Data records
——

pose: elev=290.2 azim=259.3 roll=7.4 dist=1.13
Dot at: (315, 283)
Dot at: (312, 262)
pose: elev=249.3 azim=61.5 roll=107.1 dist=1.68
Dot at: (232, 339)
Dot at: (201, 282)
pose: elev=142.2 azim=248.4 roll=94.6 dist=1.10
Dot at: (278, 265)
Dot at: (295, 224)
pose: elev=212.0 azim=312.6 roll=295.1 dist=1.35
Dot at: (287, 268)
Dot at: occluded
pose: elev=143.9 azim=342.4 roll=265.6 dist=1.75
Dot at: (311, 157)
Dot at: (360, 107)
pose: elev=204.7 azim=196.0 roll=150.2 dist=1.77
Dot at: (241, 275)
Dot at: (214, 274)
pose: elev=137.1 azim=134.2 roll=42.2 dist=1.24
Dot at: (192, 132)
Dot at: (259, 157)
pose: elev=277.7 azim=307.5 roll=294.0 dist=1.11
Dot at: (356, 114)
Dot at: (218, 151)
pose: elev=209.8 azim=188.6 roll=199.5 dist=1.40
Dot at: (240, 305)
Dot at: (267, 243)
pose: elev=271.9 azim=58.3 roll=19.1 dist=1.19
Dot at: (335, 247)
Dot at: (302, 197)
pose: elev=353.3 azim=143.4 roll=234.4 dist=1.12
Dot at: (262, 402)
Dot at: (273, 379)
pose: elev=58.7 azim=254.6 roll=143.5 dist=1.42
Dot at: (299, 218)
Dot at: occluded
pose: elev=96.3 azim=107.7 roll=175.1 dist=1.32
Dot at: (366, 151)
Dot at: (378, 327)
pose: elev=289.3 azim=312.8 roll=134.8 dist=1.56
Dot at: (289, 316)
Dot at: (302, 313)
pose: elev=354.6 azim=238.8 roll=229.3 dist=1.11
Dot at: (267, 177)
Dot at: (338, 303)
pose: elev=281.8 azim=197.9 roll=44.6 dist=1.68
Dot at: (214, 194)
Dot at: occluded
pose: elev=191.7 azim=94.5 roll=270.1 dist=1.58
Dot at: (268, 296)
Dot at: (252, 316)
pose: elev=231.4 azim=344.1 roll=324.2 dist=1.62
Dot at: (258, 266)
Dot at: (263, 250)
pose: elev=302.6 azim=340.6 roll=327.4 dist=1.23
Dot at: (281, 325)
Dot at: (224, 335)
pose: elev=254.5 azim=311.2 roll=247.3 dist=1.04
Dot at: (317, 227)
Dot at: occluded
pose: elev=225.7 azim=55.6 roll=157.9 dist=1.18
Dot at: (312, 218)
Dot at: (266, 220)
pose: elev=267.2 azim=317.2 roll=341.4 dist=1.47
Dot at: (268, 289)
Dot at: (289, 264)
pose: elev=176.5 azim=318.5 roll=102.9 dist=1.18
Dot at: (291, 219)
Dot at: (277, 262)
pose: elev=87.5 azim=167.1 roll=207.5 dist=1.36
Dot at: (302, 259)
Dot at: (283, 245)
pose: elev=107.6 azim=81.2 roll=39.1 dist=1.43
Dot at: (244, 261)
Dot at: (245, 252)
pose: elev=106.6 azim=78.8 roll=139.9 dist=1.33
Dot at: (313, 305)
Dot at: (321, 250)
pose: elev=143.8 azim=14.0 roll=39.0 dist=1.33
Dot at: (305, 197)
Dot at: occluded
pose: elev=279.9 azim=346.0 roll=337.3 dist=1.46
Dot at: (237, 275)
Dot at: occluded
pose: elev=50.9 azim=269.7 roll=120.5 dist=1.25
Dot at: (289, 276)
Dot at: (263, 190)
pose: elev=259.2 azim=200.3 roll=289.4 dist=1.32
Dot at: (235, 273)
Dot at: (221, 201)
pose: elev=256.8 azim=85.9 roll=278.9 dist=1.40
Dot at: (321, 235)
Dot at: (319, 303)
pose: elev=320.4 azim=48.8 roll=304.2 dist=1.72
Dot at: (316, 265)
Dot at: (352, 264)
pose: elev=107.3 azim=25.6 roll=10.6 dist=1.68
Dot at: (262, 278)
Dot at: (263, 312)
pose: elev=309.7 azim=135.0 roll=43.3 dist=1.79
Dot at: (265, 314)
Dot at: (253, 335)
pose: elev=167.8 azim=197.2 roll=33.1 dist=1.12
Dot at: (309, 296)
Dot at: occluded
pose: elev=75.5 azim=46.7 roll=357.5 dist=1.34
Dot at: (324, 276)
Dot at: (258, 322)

——

Challenge - Please repeat every line of the records above without changing anything.

Reply to the task -
pose: elev=290.2 azim=259.3 roll=7.4 dist=1.13
Dot at: (315, 283)
Dot at: (312, 262)
pose: elev=249.3 azim=61.5 roll=107.1 dist=1.68
Dot at: (232, 339)
Dot at: (201, 282)
pose: elev=142.2 azim=248.4 roll=94.6 dist=1.10
Dot at: (278, 265)
Dot at: (295, 224)
pose: elev=212.0 azim=312.6 roll=295.1 dist=1.35
Dot at: (287, 268)
Dot at: occluded
pose: elev=143.9 azim=342.4 roll=265.6 dist=1.75
Dot at: (311, 157)
Dot at: (360, 107)
pose: elev=204.7 azim=196.0 roll=150.2 dist=1.77
Dot at: (241, 275)
Dot at: (214, 274)
pose: elev=137.1 azim=134.2 roll=42.2 dist=1.24
Dot at: (192, 132)
Dot at: (259, 157)
pose: elev=277.7 azim=307.5 roll=294.0 dist=1.11
Dot at: (356, 114)
Dot at: (218, 151)
pose: elev=209.8 azim=188.6 roll=199.5 dist=1.40
Dot at: (240, 305)
Dot at: (267, 243)
pose: elev=271.9 azim=58.3 roll=19.1 dist=1.19
Dot at: (335, 247)
Dot at: (302, 197)
pose: elev=353.3 azim=143.4 roll=234.4 dist=1.12
Dot at: (262, 402)
Dot at: (273, 379)
pose: elev=58.7 azim=254.6 roll=143.5 dist=1.42
Dot at: (299, 218)
Dot at: occluded
pose: elev=96.3 azim=107.7 roll=175.1 dist=1.32
Dot at: (366, 151)
Dot at: (378, 327)
pose: elev=289.3 azim=312.8 roll=134.8 dist=1.56
Dot at: (289, 316)
Dot at: (302, 313)
pose: elev=354.6 azim=238.8 roll=229.3 dist=1.11
Dot at: (267, 177)
Dot at: (338, 303)
pose: elev=281.8 azim=197.9 roll=44.6 dist=1.68
Dot at: (214, 194)
Dot at: occluded
pose: elev=191.7 azim=94.5 roll=270.1 dist=1.58
Dot at: (268, 296)
Dot at: (252, 316)
pose: elev=231.4 azim=344.1 roll=324.2 dist=1.62
Dot at: (258, 266)
Dot at: (263, 250)
pose: elev=302.6 azim=340.6 roll=327.4 dist=1.23
Dot at: (281, 325)
Dot at: (224, 335)
pose: elev=254.5 azim=311.2 roll=247.3 dist=1.04
Dot at: (317, 227)
Dot at: occluded
pose: elev=225.7 azim=55.6 roll=157.9 dist=1.18
Dot at: (312, 218)
Dot at: (266, 220)
pose: elev=267.2 azim=317.2 roll=341.4 dist=1.47
Dot at: (268, 289)
Dot at: (289, 264)
pose: elev=176.5 azim=318.5 roll=102.9 dist=1.18
Dot at: (291, 219)
Dot at: (277, 262)
pose: elev=87.5 azim=167.1 roll=207.5 dist=1.36
Dot at: (302, 259)
Dot at: (283, 245)
pose: elev=107.6 azim=81.2 roll=39.1 dist=1.43
Dot at: (244, 261)
Dot at: (245, 252)
pose: elev=106.6 azim=78.8 roll=139.9 dist=1.33
Dot at: (313, 305)
Dot at: (321, 250)
pose: elev=143.8 azim=14.0 roll=39.0 dist=1.33
Dot at: (305, 197)
Dot at: occluded
pose: elev=279.9 azim=346.0 roll=337.3 dist=1.46
Dot at: (237, 275)
Dot at: occluded
pose: elev=50.9 azim=269.7 roll=120.5 dist=1.25
Dot at: (289, 276)
Dot at: (263, 190)
pose: elev=259.2 azim=200.3 roll=289.4 dist=1.32
Dot at: (235, 273)
Dot at: (221, 201)
pose: elev=256.8 azim=85.9 roll=278.9 dist=1.40
Dot at: (321, 235)
Dot at: (319, 303)
pose: elev=320.4 azim=48.8 roll=304.2 dist=1.72
Dot at: (316, 265)
Dot at: (352, 264)
pose: elev=107.3 azim=25.6 roll=10.6 dist=1.68
Dot at: (262, 278)
Dot at: (263, 312)
pose: elev=309.7 azim=135.0 roll=43.3 dist=1.79
Dot at: (265, 314)
Dot at: (253, 335)
pose: elev=167.8 azim=197.2 roll=33.1 dist=1.12
Dot at: (309, 296)
Dot at: occluded
pose: elev=75.5 azim=46.7 roll=357.5 dist=1.34
Dot at: (324, 276)
Dot at: (258, 322)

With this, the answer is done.